Penal Law §120.45(3), a statute that was created in 1999, requires that a person’s conduct consists of “appearing, telephone or initiating communication or contact at such person’s place of employment or business.”
Statinger explained in his decision that the provision was added because stalking behavior had “become more prevalent in New York.”
The overall goal of the Penal Law §120.45, the judge said, was to “recognize the damage to public order and individual safety” caused by stalking as well as the physical and emotional harm it brought victims. But expanding stalking victimization to email accounts at work would do nothing to further the Legislature’s aims when it amended the statute in 1999.
“Including an email address within the purview of the phrase a ‘place or employment or business’ does not specifically further either justice of the statute’s goal,” he wrote.

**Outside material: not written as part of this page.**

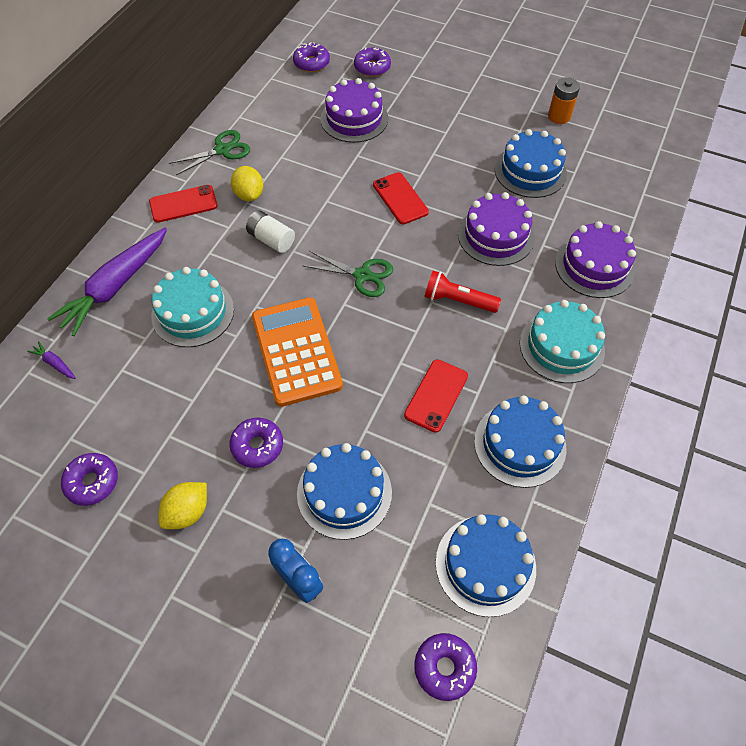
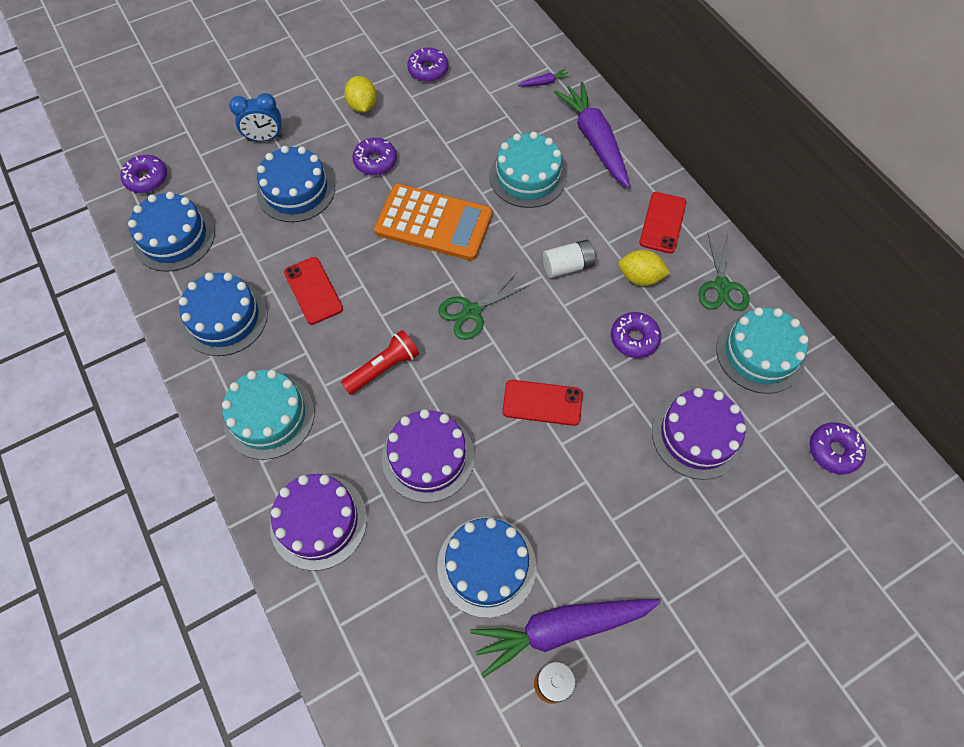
camera: 125 degrees right, 5 degrees up
purple donut [354,47,391,77] -> purple donut moved to [611,312,661,358]
none -> purple carrot [470,599,661,678]
none -> turquoise cake [716,307,809,394]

He dismissed that part of the information charging Marian under Penal Law §120.45(3). But he said a fourth-degree stalking charge brought against her in the same information under Penal Law §120.45(2) may stand because it hinges on Marian exhibiting a course of conduct of contacting a victim repeatedly after being asked to stop—behavior that is not dependent on contacts with the victim at work.
He said a companion charge of falsely reporting an incident in the third degree, also a misdemeanor, was not affected by the email-at-work question and that it stands.
In addition, prosecutors brought a new fourth-degree stalking count against Marian under §120.45(1), a more general statute that defines conduct “likely to cause reasonable fear of material harm to the physical health, safety or property” of a victim as stalking.
Each of the remaining charges are misdemeanors carrying penalties of up to a year in jail.
According to Statsinger’s ruling, Marian initially accused her ex-girlfriend of assaulting her in January 2015, but later admitted the complaint was false. The charge was dismissed and the record sealed.
In the meantime, the former girlfriend said Marian initiated a series of unwanted contacts with her between January and April, including Instagram messages, texts and emails sent to both her home and work addresses. The woman said she received more than 200 messages in all from Marian.
The information indicated that in one message, Marian told the woman, “I wish you would let me find you tonight” and “I’ll always be by your side.”
In addition, the ex-girlfriend said Marian turned up uninvited at several places where she happened to be, including the Hotel Chantelle bar and Bowery Electric club in Manhattan.
“The defendant’s above described conduct has caused me to fear for my physical health and safety,” the woman said in a statement to authorities.
Marian was charged in April 2015 with stalking and falsely reporting an incident.
Jason Richland argued for Marian.
Assistant Manhattan District Attorney Michelle Winters represented the prosecution. The District Attorney’s office declined comment.